Lando Norris & Oscar Piastri - McLaren - Formel 1 - 2025
Kym Illman via Getty Images

Stallregie ist keine Dauerlösung

Die Erfahrung zeigt, dass Eingriffe dieser Art nicht immer funktionieren. Nicht, wenn sich die Saison so entwickelt, dass es nur noch zwischen den McLaren-Fahrern um den Titel geht. Wer weiß, ob die Chance je wieder kommt. Norris ahnt bereits, dass die Konfrontation auf der Strecke eines Tages kommen wird, und dass der Kommandostand dann nicht eingreifen wird. "Wir wissen, dass dieser Moment einmal kommen wird, und einerseits freuen wir uns darauf, andererseits sind wir auch ein bisschen nervös.

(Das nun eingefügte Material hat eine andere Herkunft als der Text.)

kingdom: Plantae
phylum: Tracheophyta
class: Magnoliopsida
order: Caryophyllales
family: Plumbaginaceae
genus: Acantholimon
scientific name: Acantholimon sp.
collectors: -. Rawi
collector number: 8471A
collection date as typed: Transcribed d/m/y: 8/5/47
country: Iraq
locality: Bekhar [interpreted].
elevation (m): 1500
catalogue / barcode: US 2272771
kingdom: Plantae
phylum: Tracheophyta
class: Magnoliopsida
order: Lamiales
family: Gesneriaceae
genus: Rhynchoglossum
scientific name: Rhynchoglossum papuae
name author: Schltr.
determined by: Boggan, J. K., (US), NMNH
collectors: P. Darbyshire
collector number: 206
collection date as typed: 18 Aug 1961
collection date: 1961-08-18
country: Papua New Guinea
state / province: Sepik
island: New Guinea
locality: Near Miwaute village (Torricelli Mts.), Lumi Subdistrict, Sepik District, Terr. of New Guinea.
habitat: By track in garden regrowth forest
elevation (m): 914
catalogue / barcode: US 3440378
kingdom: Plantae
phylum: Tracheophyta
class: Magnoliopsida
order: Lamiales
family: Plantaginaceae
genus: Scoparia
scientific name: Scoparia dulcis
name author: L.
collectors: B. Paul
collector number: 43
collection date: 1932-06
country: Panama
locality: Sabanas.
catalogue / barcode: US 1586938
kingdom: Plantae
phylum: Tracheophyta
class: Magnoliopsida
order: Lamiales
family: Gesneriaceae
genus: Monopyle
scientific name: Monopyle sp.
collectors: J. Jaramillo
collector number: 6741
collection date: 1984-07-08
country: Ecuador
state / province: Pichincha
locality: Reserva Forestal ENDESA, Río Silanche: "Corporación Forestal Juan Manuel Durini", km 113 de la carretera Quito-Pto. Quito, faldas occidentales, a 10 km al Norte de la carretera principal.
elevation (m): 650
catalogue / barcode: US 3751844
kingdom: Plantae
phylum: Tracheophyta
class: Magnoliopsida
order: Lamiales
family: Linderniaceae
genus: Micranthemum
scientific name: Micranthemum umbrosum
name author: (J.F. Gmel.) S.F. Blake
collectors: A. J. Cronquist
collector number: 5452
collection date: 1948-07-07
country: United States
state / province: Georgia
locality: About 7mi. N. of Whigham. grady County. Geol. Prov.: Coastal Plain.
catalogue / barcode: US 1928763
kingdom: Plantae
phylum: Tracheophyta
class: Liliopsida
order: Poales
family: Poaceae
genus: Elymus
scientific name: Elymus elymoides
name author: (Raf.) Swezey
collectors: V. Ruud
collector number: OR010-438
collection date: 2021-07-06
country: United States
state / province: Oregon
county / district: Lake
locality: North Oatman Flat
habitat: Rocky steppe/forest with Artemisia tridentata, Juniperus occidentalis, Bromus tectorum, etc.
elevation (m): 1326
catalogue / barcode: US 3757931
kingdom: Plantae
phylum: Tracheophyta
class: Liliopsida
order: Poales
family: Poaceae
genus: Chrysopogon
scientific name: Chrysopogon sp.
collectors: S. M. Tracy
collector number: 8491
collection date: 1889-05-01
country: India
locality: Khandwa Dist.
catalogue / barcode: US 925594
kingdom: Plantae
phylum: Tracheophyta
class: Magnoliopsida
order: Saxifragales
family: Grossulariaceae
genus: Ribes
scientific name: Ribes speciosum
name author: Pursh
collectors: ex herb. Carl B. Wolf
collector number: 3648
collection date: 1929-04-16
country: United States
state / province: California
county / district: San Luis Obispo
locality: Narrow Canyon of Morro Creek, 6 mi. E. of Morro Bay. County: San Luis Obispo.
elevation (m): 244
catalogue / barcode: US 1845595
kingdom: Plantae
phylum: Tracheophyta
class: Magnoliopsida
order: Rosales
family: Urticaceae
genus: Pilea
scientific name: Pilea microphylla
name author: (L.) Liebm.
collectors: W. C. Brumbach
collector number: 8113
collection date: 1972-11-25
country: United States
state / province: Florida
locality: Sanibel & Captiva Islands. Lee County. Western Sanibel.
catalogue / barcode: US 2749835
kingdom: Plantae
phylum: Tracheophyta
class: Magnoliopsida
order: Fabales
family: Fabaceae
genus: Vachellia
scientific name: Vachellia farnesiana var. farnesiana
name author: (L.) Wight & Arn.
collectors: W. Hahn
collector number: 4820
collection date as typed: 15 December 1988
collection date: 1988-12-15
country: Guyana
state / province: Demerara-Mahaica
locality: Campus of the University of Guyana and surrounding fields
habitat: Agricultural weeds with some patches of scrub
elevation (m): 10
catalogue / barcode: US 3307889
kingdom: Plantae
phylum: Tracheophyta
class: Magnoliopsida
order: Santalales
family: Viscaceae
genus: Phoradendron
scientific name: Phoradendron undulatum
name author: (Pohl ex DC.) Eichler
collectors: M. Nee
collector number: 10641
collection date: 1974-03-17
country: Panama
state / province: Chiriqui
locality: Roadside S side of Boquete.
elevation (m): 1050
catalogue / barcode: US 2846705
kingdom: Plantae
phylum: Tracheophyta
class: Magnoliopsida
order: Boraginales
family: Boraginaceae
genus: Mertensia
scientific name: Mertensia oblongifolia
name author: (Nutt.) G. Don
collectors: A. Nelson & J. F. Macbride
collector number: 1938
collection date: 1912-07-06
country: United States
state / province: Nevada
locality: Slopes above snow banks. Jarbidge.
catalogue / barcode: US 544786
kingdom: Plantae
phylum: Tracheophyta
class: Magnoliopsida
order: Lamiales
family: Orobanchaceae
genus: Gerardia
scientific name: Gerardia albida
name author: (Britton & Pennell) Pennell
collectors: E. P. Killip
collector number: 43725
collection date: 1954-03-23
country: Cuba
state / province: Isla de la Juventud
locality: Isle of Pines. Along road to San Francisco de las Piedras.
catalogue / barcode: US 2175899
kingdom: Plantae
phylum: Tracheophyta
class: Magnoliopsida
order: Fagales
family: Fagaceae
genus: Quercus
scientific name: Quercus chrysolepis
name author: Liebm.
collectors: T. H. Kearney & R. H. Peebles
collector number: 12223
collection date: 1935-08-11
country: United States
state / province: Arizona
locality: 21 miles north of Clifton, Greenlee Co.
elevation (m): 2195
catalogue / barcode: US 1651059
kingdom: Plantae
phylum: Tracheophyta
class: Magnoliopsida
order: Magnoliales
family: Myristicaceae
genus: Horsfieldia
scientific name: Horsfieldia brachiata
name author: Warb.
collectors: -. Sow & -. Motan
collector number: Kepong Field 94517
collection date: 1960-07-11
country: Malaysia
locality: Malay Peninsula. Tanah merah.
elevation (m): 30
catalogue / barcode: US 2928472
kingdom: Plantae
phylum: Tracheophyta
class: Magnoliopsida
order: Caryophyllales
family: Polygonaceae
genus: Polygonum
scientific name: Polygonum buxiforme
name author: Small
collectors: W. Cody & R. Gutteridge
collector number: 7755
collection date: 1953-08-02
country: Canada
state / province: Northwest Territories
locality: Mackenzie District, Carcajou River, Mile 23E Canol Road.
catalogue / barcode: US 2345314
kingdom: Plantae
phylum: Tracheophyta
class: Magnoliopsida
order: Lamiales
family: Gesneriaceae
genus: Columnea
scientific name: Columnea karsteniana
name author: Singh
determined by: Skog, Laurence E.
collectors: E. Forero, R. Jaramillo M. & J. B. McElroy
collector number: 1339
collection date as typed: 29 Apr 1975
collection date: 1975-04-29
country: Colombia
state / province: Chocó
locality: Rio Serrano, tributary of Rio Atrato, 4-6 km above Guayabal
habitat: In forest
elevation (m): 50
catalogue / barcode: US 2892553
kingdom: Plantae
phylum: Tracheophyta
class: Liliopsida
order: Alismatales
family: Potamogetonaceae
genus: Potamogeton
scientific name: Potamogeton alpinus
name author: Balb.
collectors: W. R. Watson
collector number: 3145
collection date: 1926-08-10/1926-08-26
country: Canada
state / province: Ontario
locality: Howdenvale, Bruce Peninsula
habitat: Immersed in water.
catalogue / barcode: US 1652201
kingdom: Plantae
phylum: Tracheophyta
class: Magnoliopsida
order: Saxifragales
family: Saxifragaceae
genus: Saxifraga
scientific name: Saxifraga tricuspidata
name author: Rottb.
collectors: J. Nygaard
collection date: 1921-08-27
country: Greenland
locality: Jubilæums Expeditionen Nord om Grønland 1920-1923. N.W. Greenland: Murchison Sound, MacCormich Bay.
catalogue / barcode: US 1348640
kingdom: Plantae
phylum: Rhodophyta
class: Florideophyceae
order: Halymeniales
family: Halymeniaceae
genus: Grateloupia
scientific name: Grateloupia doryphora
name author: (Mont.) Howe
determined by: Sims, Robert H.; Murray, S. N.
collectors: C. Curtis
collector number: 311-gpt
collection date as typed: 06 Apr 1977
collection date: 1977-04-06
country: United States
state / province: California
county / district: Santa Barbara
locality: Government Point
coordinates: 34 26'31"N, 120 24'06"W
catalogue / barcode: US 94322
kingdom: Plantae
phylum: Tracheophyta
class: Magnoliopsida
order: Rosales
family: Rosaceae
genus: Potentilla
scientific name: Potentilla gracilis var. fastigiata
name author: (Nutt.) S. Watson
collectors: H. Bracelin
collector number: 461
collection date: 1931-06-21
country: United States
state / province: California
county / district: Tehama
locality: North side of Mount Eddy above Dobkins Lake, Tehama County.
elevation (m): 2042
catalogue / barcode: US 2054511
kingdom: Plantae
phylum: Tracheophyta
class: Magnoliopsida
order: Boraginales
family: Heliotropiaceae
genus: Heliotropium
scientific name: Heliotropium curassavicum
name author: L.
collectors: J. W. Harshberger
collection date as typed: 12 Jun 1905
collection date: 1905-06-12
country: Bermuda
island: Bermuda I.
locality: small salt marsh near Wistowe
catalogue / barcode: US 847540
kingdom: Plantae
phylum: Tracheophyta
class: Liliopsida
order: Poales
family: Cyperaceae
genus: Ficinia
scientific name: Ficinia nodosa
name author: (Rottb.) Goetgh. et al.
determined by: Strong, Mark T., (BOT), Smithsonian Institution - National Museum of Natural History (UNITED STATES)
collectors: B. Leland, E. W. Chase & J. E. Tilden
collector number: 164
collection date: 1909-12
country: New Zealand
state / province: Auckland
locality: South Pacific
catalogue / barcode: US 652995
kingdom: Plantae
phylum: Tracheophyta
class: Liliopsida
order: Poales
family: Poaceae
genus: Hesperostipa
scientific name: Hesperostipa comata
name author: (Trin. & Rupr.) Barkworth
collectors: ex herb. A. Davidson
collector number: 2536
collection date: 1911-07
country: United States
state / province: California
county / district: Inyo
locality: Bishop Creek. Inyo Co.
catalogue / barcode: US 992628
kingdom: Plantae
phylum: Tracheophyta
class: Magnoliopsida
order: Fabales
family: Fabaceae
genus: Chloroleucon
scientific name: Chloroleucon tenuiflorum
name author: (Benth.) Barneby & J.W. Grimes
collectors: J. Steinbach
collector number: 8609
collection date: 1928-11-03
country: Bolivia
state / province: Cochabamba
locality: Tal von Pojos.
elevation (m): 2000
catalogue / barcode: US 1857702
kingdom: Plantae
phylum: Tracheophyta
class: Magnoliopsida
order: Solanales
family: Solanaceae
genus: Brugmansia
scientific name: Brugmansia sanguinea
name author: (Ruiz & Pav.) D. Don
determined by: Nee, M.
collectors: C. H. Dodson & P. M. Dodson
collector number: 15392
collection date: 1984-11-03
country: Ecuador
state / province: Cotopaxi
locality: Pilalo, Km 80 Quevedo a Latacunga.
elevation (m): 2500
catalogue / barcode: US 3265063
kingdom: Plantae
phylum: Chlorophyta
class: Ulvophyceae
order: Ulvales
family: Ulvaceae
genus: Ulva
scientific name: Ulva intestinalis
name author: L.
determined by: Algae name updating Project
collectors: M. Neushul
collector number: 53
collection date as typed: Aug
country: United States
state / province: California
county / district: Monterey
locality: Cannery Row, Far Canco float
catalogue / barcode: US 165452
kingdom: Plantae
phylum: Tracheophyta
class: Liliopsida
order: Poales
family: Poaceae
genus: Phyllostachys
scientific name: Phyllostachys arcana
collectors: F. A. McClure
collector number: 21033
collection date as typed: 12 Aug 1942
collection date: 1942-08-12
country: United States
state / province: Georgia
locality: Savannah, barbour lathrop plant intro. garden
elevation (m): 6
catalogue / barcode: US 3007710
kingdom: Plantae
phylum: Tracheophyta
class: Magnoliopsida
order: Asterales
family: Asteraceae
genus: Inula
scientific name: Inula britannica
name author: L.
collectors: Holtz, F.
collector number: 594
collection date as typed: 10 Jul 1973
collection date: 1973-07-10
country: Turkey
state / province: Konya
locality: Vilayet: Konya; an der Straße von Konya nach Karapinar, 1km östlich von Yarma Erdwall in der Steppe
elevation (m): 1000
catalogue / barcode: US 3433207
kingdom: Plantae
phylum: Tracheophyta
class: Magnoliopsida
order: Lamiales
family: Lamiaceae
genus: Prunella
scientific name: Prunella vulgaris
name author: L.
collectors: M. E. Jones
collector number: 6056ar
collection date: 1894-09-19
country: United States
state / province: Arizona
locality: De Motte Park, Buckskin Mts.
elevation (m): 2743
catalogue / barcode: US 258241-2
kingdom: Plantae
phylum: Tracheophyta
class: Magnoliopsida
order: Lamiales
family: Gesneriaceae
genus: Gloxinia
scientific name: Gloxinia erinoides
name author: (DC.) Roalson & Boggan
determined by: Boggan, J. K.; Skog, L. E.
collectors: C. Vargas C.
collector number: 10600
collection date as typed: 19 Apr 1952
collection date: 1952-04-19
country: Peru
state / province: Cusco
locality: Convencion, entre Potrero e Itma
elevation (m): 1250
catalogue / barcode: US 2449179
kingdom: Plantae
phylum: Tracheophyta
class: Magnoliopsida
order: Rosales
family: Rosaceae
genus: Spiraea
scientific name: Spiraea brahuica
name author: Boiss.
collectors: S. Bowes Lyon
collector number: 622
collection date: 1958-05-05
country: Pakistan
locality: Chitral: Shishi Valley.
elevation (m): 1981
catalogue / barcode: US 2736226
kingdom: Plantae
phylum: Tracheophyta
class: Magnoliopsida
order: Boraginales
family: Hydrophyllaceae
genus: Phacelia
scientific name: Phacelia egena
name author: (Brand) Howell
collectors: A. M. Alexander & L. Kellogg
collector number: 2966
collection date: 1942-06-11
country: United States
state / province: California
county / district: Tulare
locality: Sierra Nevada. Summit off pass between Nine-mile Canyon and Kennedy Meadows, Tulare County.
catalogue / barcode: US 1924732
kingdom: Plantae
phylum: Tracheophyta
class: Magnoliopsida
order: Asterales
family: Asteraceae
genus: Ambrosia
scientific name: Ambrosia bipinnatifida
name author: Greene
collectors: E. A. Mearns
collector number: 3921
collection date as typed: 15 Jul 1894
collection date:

Aber wir sind bereit dafür."

Rennfahrer denken am Ende immer nur an sich. So war das einst auch bei Senna gegen Prost. Der gegenseitige Respekt konservierte den Frieden nur für eine Saison. Im zweiten Jahr brach der Krieg aus. Anlass für die Eskalation war damals eine interne Abmachung für die Startrunde, die nach Meinung von Prost gebrochen wurde. Teamchef Ron Dennis musste einsehen, dass nicht einmal er seine beiden Superstars kontrollieren konnte.

McLaren-Chef Zak Brown sagte letztes Jahr auf die Frage, ob der Käfig für seine beiden jungen Löwen nicht eines Tages zu eng werden könnte: "Ich bin mir im Klaren, dass ein Konflikt entstehen könnte, wenn man nicht aufpasst. Es gibt ja genug Beispiele aus der Vergangenheit. Viel hängt von den Persönlichkeiten der Fahrer ab. Da haben wir Glück, dass wir zwar zwei Löwen im Käfig haben, die aber gut miteinander auskommen."

Der Amerikaner setzt auf Transparenz. Er erinnert sich dabei auch an eine Aussage von Alain Prost, der den Stallkrieg mit Senna damit begründete, dass McLaren damals nicht mit offenen Karten spielte. "Transparenz schafft Vertrauen. Und wenn mal Sturm droht, versuchen wir ihn einzudämmen, bevor er Fahrt aufnimmt. Deshalb binden wir unsere Fahrer immer gemeinsam in unsere Marketing-Aktivitäten ein, spielen zusammen Golf, gehen abends gemeinsam zum Dinner. Das hilft uns, schwierige Situationen zu meistern – wie die Stallregie in Ungarn."